There is a growing call within the party for the leader of the Democratic Alliance to step down and allow the party to grow, reports the Mail & Guardian today.
“Helen has been good to the DA. She took us to two general elections, but we need new blood now. You can’t lead a party for more than two general elections. You don’t want people to start saying she’s a lifetime president. Leading a party into two general elections is more than enough,” the party’s deputy federal chairperson Makashule Gana was quoted as saying.
Zille’s critics inside and outside the party have said the leaders is increasingly a liability. She has had several public spats on Twitter which has alienated some, while her grip on the party has tightened and few have dared to challenge her.
One DA official said there was an atmosphere of fear in the organisation. “Most do not want to challenge the leader because they want to keep their jobs and they know what happened to those who fell out with the leader, like Lindiwe Mazibuko,” the M&G reported.

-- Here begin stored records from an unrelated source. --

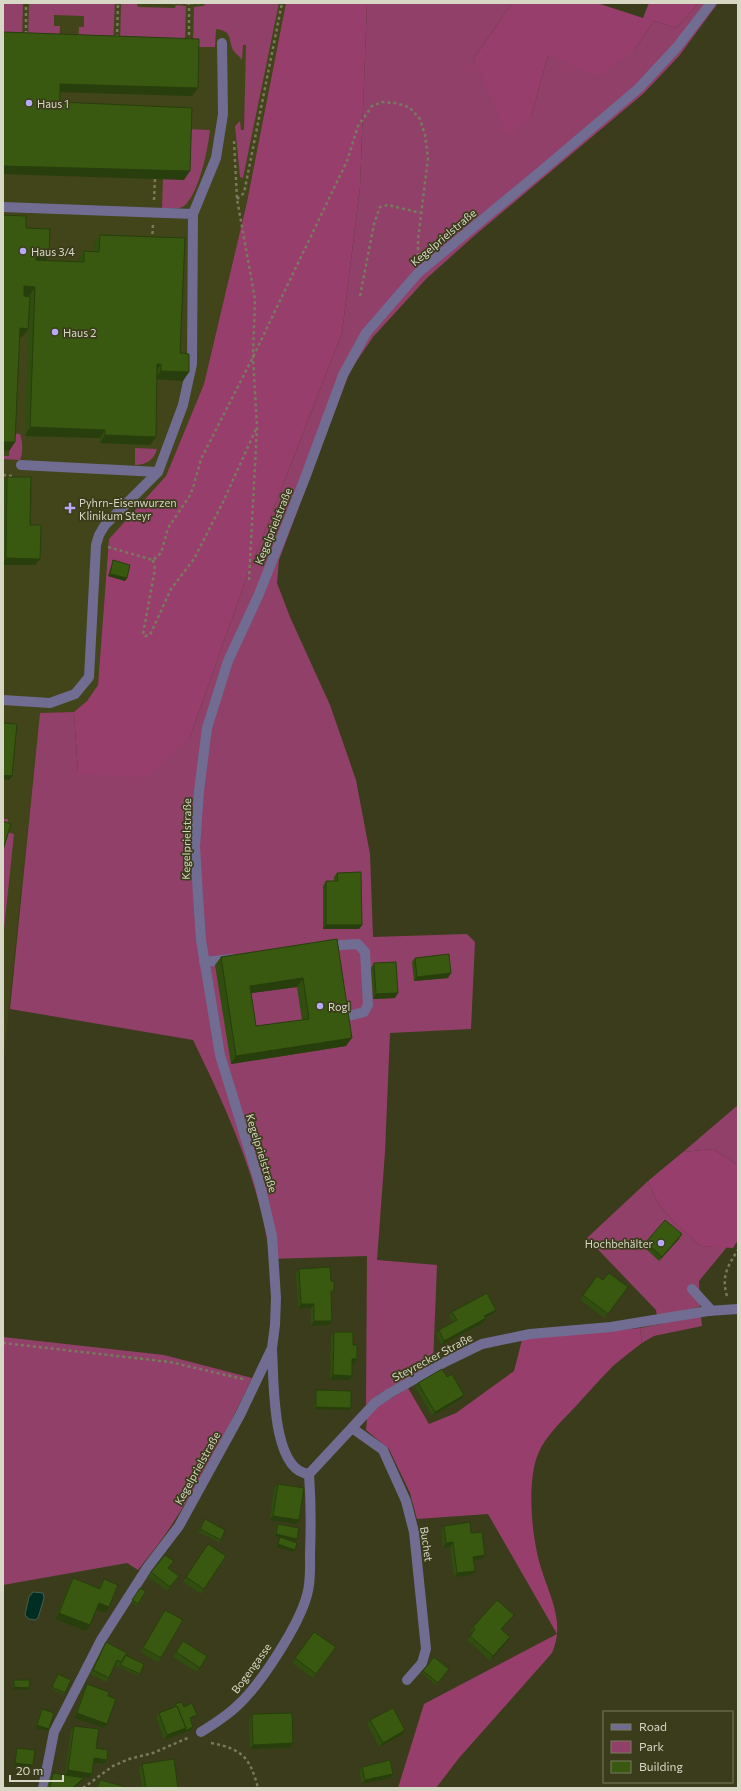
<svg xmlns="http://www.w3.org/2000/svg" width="741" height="1791" font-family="Commissioner,sans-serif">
<rect width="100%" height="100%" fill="#3b3c1b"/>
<path fill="#42441a" d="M3,3H286L247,202L204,384L166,476L109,539L98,685L87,701L74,712L40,714L3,1064Z"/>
<path fill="#914069" d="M3,3H23L22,41H3Z
M29,3H115L113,45L78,43L79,27H84V16L54,15V26H60L59,42L28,41Z
M207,3H279L243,178L240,177L235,126L240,121L241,130H244L246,45H243L242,60C240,57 235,53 233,50C228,38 232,31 216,29L215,47H193L194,7L203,6Z
M367,3H512L474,58L531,117L548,55L634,50L654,21L676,28L699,3H718L679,56L643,94L474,236L427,278L373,337L350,371L279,560L277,583L290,617L330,705L356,780L370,854L373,937L467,934L475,942L471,1029L390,1033L385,1152L377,1260L437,1265L433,1364L381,1393L366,1405L367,1256L270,1259C260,1181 227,1110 193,1040L10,1009L40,713L74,712L78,774L190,737L245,582L342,333L360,187Z
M121,4H137L138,7L175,8L176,5L186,6L185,47L120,45Z
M186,129L210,130C208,149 199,194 184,206C178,210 169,208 162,208L163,179H184Z
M10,433L20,434C23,441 23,454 20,460L3,459V456H9Z
M135,448L157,449C154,460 146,465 135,465Z
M3,819H8L6,832L14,834L3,939Z
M738,1105V1165L713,1149L683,1152Z
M648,1181L658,1203L676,1224L701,1246L727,1247L699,1281L700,1307L657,1316L656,1310L587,1238Z
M701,1316L702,1326L654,1336L642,1343L640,1328Z
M3,1337L164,1355L252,1378C228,1429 202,1479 171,1526C161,1541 149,1556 138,1570L127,1563L3,1585Z"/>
<path fill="#983e6c" d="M286,3H367L360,187L342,333L245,582L190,737L147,777L78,774L74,712L87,701L98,685L109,539L166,476L204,384L247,202Z
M512,3H597L643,18L649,3H699L676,28L654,21L634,50L599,76L548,55L531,117L507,136L474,58Z
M713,1149L738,1165V1240L733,1248L701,1246L676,1224L658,1203L648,1181L683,1152Z
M640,1328L642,1343C632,1351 622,1358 613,1366C600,1379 588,1393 576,1406C562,1421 546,1435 538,1454C526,1483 532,1542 542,1571C551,1599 565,1624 552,1653L459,1758L436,1788H398L424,1704L557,1634L488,1514L417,1519L410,1493L389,1449L366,1430L367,1418L377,1407L408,1388L429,1424L456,1413L514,1371L522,1340L531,1338Z"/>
<path fill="#002d22" stroke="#406053" d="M33,1592L43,1593L44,1598L38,1618L35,1620L29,1619L25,1615L29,1597Z"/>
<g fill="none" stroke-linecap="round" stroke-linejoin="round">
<path stroke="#78795d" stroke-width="2.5" stroke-dasharray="3 3" stroke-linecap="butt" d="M173,3H203
M26,34V3
M117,38L118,3
M189,41V4
M234,141L237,199L255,299L253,357L257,427L249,580
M237,199L244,193L282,3
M154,200L155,179
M152,240L153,225
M360,296L374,224L380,207L388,205L421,213
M3,475L12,476
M108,547L153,560L161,553L168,528L189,497L193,488L201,459L253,357L347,161L358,126L372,106L382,102L395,103L409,107L420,119L425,135L428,158L418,240V256
M153,560L155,569L143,634L145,636L150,635L171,589L194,559L223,502L256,429
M727,1296C721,1277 728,1265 738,1250
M3,1343L170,1362L243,1379
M211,1743C243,1749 250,1758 258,1788
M83,1788L113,1766L129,1759L153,1753L190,1737"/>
<path stroke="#716c92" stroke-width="10" d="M3,207L193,214L216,158L223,114L222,43
M21,465L158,472
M3,700L50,703L75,694L89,677L96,545L99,535L105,525L158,472L183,405L192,364L193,214
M325,946L358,944L365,952L368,1005L364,1012L341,1018
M204,962L232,959
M692,1289L712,1311
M272,1350C274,1378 271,1471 309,1474L375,1403L390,1393L445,1362L482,1344L530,1334L611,1327L708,1311L738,1309
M352,1428L383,1450L406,1501L414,1532L426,1649L422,1663L407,1680
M201,1732C214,1724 227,1716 238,1705C261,1684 299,1625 307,1595C311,1582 310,1567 310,1553C311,1527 311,1501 309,1474
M43,1788L54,1732L101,1640L147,1568L179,1526L240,1415L272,1348L275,1325L276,1298L272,1236L260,1185L220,1055L201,940L198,896L195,847L199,791L207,728L228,661L259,594L305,478L343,375L366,333L418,273L540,172L639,88L677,47L711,3"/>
</g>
<path fill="#314d0f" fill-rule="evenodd" d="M26,228L49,256L46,260L78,262V260L84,251L94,252V243L100,235L180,353L183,381L157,379L156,437L150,445L100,443V438L25,436L28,329L22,337H20L15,442L9,451ZM24,295L29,296V297L24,296Z
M7,477L30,525L35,565H3V482Z
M113,560L127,578L125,581L108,576L112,563Z
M337,873L362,925L359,929H323V886L326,881H334V877Z
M337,939L346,1046L231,1064L215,965L221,957ZM297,987L302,1020L256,1026L251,993Z
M415,958L448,978L414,981L412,962Z
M374,963L395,998L373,999L371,968Z
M679,1239L659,1261L643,1246L646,1242Z
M299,1269L331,1281L334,1291L331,1295L329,1325L311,1326V1308L298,1309L296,1273Z
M597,1276L603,1280L628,1287L604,1318L580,1300Z
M496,1310L493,1314L486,1318L483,1323L441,1345L436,1334L439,1330L453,1322L449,1316L452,1312Z
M334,1332L353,1345L357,1359L354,1364H352L349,1380H330L331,1336Z
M418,1383L461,1399L432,1416L415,1387Z
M316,1390L349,1410L314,1409L315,1392Z
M278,1484L299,1520L296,1524L270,1520L274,1488Z
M205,1519L221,1540L219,1542L198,1532Z
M278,1524L296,1541L283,1538L295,1550L293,1552L276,1547L279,1539L280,1537L274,1536L276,1526Z
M444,1526L471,1533L482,1559L474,1560L475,1571L472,1575L454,1577L450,1547L443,1548L441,1530Z
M208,1544L226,1556L201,1594L183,1582Z
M169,1568L179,1576L167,1591L148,1577L151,1572Z
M73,1578L98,1588L104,1579L105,1613L96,1610L90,1625L86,1631L55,1619L69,1585Z
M140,1588L146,1591L137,1606L131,1603Z
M165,1610L161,1658L158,1662L140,1652Z
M514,1615L501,1630L507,1642L490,1661L467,1640L472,1633L470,1631L473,1627Z
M314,1632L336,1647L313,1678L292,1663Z
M183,1641L207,1656L197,1672L173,1657Z
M106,1642L125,1655L140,1674L138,1676L115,1665L109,1678L106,1682L90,1674L103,1647Z
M434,1657L449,1669L436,1685L422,1674Z
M58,1674L65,1693L64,1695L51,1689Z
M14,1680L28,1690L12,1689L13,1682Z
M87,1684L108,1696L107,1724L104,1728L74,1718L84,1689Z
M175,1704L184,1707L195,1717L190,1719L191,1730L164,1740L156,1717L159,1713L173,1707Z
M42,1709L49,1729L47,1731L35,1728L40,1711Z
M252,1714L290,1748L250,1749L249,1719Z
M370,1720L402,1735L379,1747L367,1724Z
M74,1726L107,1760L104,1764L94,1763L92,1774L89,1778L65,1775L71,1730Z
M17,1748L33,1765L31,1768L14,1765L16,1750Z
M142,1764L178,1788H142L139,1768Z
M362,1767L390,1778L362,1784L359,1771Z
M53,1773L84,1778L81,1782L74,1788H47L50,1777Z
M100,1780L126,1788H96L97,1784Z"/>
<path fill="#283e0c" d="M60,84L198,88L192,96L55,92Z
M3,166L190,171L184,180L3,174Z
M36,256H49L43,264H30Z
M24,286L35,287L29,296L18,295Z
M20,328L28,329L22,337L14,336Z
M157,364H161L155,372Z
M161,371L189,372L183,381L155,379Z
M30,427L105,430L100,438L25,436Z
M105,435L156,437L150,445L100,443Z
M3,442H15L9,451L3,450Z
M6,558L40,559L35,565H3V563Z
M110,574L127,578L125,581L108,576Z
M3,775L12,776L9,780L3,779Z
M326,925H362L359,929H323Z
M451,973L448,978L414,981L417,977Z
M303,978L297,987L245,994L250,986Z
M398,993L395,998L373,999L376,994Z
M352,1038L346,1046L231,1064L236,1056Z
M682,1234L679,1239L659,1261L662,1257Z
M301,1304H314L311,1308L298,1309Z
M496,1310L493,1314L481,1320L484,1316Z
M486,1318L483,1323L441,1345L444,1341Z
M314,1321H332L329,1325L311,1326Z
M352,1359H357L354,1364H349Z
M333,1375L352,1376L349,1380H330Z
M464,1395L461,1399L432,1416L435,1412Z
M316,1407L351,1408L349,1410L314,1409Z
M273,1516L299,1520L296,1524L270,1520Z
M276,1534L297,1539L296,1541L274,1536Z
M453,1542L450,1547L443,1548L446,1543Z
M278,1544L295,1550L293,1552L276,1547Z
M485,1555L482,1559L470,1561L473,1557Z
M475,1571L472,1575L454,1577L457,1573Z
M99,1603L109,1607L105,1613L94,1609Z
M59,1613L90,1625L86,1631L55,1619Z
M510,1637L507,1642L490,1661L493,1656Z
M14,1687L29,1688L28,1690L12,1689Z
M77,1713L107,1724L104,1728L74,1718Z
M197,1715L195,1717L188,1720L190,1718Z
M37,1725L49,1729L47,1731L35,1728Z
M193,1727L191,1730L164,1740L167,1735L186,1728Z
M405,1730L402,1735L379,1747L383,1743Z
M293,1743L290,1748L250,1749L253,1745Z
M94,1758L107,1760L104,1764L91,1762Z
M15,1763L33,1765L31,1768L14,1765Z
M68,1770L92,1774L89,1778L65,1775Z
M393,1774L390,1778L362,1784L365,1780Z
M84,1778L81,1782L74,1788H72Z"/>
<path fill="#395911" stroke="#283e0c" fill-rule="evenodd" d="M3,32L199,39L198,88L60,84V102L192,108L190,171L3,166Z
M3,215L26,216V228L50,229L49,256H36V260L84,262V251L99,252L100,235L185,238L180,353L189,354V372L161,371V364H157L156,437L105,435V430L30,427L35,287L24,286V296L30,297L28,329L20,328L15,442H3Z
M7,477H31L30,525H41L40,559L6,558Z
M113,560L130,565L127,578L110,574Z
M3,723L17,724L12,776L3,775Z
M3,821L11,824L3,850Z
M361,872L362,925H326V881H338L337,873Z
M337,939L352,1038L236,1056L221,957ZM303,978L309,1019L256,1026L250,986Z
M449,954L451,973L417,977L415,958Z
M396,962L398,993L376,994L374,963Z
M665,1220L682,1234L662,1257L646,1242Z
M330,1267L331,1281H334V1291H331L332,1321H314V1304H301L299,1269Z
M609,1273L628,1287L608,1314L583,1295L597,1276L603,1280Z
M487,1293L496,1310L484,1316L486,1318L444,1341L439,1330L457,1320L452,1312Z
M334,1332H353V1345H357V1359H352V1376L333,1375Z
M442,1369L447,1377L452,1374L464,1395L435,1412L418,1383Z
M316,1390L351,1391V1408L316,1407Z
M278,1484L304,1488L299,1520L273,1516Z
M205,1519L225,1530L221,1540L200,1529Z
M470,1522L471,1533L482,1532L485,1555L473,1557L475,1571L457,1573L453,1542L446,1543L444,1526Z
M278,1524L299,1528L297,1539L276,1534Z
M280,1537L297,1543L295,1550L278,1544Z
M208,1544L226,1556L204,1589L186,1577Z
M165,1555L174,1561L168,1568L179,1576L170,1587L151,1572Z
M73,1578L100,1589L104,1579L118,1585L109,1607L99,1603L90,1625L59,1613Z
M140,1588L146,1591L138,1604L132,1600Z
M497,1600L514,1615L501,1629L510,1637L493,1656L470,1636L475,1629L473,1627Z
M165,1610L183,1620L161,1658L143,1648Z
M314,1632L336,1647L316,1674L295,1658Z
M183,1641L207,1656L200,1668L176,1652Z
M106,1642L127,1653L122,1662L117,1660L109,1678L93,1670Z
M125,1655L144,1664L140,1674L120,1665Z
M434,1657L449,1669L438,1683L423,1671Z
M58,1674L71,1680L65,1693L52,1687Z
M14,1680H30L29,1688L14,1687Z
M87,1684L109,1692L108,1696L116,1699L107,1724L77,1713Z
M182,1702L184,1707L192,1703L197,1715L190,1718L193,1727L185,1731L186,1728L177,1706H175V1704Z
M177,1706L186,1728L167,1735L159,1713Z
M393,1708L405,1730L383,1743L370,1720Z
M42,1709L54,1713L49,1729L37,1725Z
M292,1713L293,1743L253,1745L252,1714Z
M74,1726L99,1729L96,1748L108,1750L107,1760L94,1758L92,1774L68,1770Z
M17,1748L35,1750L33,1765L15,1763Z
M174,1759L178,1788H146L142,1764Z
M390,1760L393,1774L365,1780L362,1767Z
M53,1773L84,1778L72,1788H50Z
M100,1780L126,1787V1788H97Z"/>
<g fill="#b7abf7" stroke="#3b3c1b" stroke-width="1.5">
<circle cx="29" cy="103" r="4"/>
<circle cx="23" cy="251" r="4"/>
<circle cx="55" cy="332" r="4"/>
<path d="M68 502h4v4h4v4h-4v4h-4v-4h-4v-4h4z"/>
<circle cx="320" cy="1006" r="4"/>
<circle cx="661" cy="1243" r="4"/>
</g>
<g text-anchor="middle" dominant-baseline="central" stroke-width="3.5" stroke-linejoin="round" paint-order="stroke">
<g font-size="11" fill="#d6d7c4" stroke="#3b3c1b" text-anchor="start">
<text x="37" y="103">Haus 1</text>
<text x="31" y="251">Haus 3/4</text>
<text x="63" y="332">Haus 2</text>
<text x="79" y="502">Pyhrn-Eisenwurzen<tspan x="79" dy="13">Klinikum Steyr</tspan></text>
<text x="328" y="1006">Rogl</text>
<text x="653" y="1243" text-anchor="end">Hochbehälter</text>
</g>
<g font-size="11" fill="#d6d7c4" stroke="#3b3c1b">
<text transform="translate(443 237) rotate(-40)">Kegelprielstraße</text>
<text transform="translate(273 526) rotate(-68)">Kegelprielstraße</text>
<text transform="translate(186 839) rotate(-89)">Kegelprielstraße</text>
<text transform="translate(262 1153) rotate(73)">Kegelprielstraße</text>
<text transform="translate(432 1357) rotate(-28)">Steyrecker Straße</text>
<text transform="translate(197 1468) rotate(-61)">Kegelprielstraße</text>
<text transform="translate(427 1544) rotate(82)">Buchet</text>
<text transform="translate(251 1668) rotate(-54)">Bogengasse</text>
</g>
</g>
<rect width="741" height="1791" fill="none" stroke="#d6d7c4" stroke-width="8"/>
<rect x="603" y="1711" width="130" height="72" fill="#3b3c1b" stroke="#797a5f"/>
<rect x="611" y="1724" width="20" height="6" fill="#716c92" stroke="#797a5f"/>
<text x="639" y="1731" font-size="12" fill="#d6d7c4">Road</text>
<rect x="611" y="1741" width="20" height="12" fill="#914069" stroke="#797a5f"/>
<text x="639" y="1751" font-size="12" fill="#d6d7c4">Park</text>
<rect x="611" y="1761" width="20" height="12" fill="#395911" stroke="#797a5f"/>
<text x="639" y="1771" font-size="12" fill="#d6d7c4">Building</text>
<path d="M10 1775v6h53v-6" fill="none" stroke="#d6d7c4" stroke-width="2"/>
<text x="16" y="1775" font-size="12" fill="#d6d7c4" stroke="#3b3c1b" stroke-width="3" paint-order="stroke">20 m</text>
</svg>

Meanwhile, the honeymoon seems to be over for Zille and her once close ally Mmusi Maimane – the party’s leader in parliament – according to the report. Zille appeared to side with Maimane over former parliamentary leader Lindiwe Mazibuko, but has fallen out with him over the party’s direction in parliament where newcomers, the Economic Freedom Fighters, have been overshadowing the DA.
But the question is who could lead the party? Gana believes Zille should be elected at the party’s elective conference in May this year, but should step down in 2018 ahead of the country’s next national elections. But a small lobby within the party is reportedly pushing for a candidate to challenge the leader at the May conference.
Maimane, a first-time parliamentarian, was criticised as too inexperienced to lead the party’s caucus and will face the same criticism should he run for the top job. His predecessor, Mazibuko, is expected to return from Harvard University later this year but may not be in time for the elective conference, nor has she indicated that she is interested in the top job after the drama that surrounded her departure.
Zille told the M&G she was running for a third term because she believed she had a lot to contribute in “consolidating and further growing the party”. But she welcomed a contest. “[That’s] what a democratic process is all about.”
She responded on Twitter after the story's publication saying there was nothing wrong with the report, and that she would be comfortable stepping down when her time in the DA came to an end. "I'm quite relaxed about it. When I'm no longer leader I'll continue working hard for democracy in SA," she tweeted.